Reviewer #3 (Public review):
Summary:
The heat shock response (HSR) is an inducible transcriptional program that has provided paradigmatic insight into how stress cues feed information into the control of gene expression. The recent elucidation that the chaperone Hsp70 controls the DNA binding activity of the central HSR transcription factor Hsf1 by direct binding has spurred the question of how such a general chaperone obtains specificity. This study has addressed the next logical question: how J-domain proteins execute this task in budding yeast, the leading cell model for studying the HSR. While an involvement and in part overlapping function of general class A and B J-domain proteins, Ydj1 and Sis1 are indicated by the genetic analysis, a highly specific role for the class A Apj1 in displacing Hsf1 from the promoters is found, unveiling specificity in the system.
Strengths
The central strong point of the paper is the identification of class A J-domain protein Apj1 as a specific regulator of the attenuation of the HSR by removing Hsf1 from HSEs at the promoters. The genetic evidence and the ChIP data strongly support this claim. This identification of a specific role for a lowly expressed nuclear J-domain protein changes how the wiring of the HSR should be viewed.

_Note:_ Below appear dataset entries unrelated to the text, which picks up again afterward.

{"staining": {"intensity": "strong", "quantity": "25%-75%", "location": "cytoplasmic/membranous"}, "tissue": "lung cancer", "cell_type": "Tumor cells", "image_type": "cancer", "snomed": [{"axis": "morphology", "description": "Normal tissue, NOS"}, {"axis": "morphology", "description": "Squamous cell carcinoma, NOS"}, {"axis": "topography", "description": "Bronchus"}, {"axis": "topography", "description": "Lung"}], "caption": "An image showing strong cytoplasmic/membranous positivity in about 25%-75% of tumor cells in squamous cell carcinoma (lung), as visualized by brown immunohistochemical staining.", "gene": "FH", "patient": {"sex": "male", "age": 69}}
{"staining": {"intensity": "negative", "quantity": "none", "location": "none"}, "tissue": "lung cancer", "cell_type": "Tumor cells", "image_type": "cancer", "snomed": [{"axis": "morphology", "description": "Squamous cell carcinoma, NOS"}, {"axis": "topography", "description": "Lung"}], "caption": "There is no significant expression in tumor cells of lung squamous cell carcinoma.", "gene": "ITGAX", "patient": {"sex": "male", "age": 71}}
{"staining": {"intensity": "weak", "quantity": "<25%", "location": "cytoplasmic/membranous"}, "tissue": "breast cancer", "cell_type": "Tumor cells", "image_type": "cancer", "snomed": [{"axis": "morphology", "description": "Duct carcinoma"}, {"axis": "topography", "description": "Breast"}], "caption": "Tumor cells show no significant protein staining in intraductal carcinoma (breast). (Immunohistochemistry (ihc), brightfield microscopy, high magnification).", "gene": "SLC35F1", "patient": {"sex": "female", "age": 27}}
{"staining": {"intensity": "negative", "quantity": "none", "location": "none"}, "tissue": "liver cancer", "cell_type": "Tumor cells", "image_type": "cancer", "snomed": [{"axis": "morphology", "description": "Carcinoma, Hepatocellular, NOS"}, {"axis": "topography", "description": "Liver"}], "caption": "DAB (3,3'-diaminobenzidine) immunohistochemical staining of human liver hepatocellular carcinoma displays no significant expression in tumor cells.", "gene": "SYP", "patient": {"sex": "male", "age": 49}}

It also raises important questions regarding the model of chaperone titration, the concept that a chaperone with limited availability is involved in a tug of war involving competing interactions with misfolded protein substrates and regulatory interactions with Hsf1. Perhaps Apj1, with its low levels and interactions with misfolded and aggregated proteins in the nucleus, is the titrated Hsp70 (co)chaperone that determines the extent of the HSR? This would mean that Apj1 is at the nexus of the chaperone titration mechanism. Although Apj1 is not a highly conserved J domain protein among eukaryotes the strength of the study is that is provides a conceptual framework for what may be required for chaperone titration in other eukaryotes: One or more nuclear J-domain proteins with low nuclear levels that has an affinity for Hsf1 and that can become limiting due to interactions with misfolded Hsp70 proteins. The provides a pathway for how these may be identified using, for example, ChIP-seq.
Weaknesses
A built-in challenge when studying the mechanism of the HSR is the general role of the Hsp70 chaperone system and its J domain proteins. Indeed, a weakness of the study is that it is unclear which of the phenotypic effects have to do with directly recruiting Hsp70 to Hsf1 dependent on a J domain protein and what instead is an indirect effect of protein misfolding caused by the mutation. This interpretation problem is clearly and appropriately dealt with in the manuscript text and in experiments, but is of such fundamental nature that it cannot easily be fully ruled out. One way forward is a reconstituted biochemical system that monitors how Hsf1 DNA binding is affected by the Hsp70 system, misfolded proteins, and the various J domain proteins. Yet this approach is clearly beyond the scope of this study.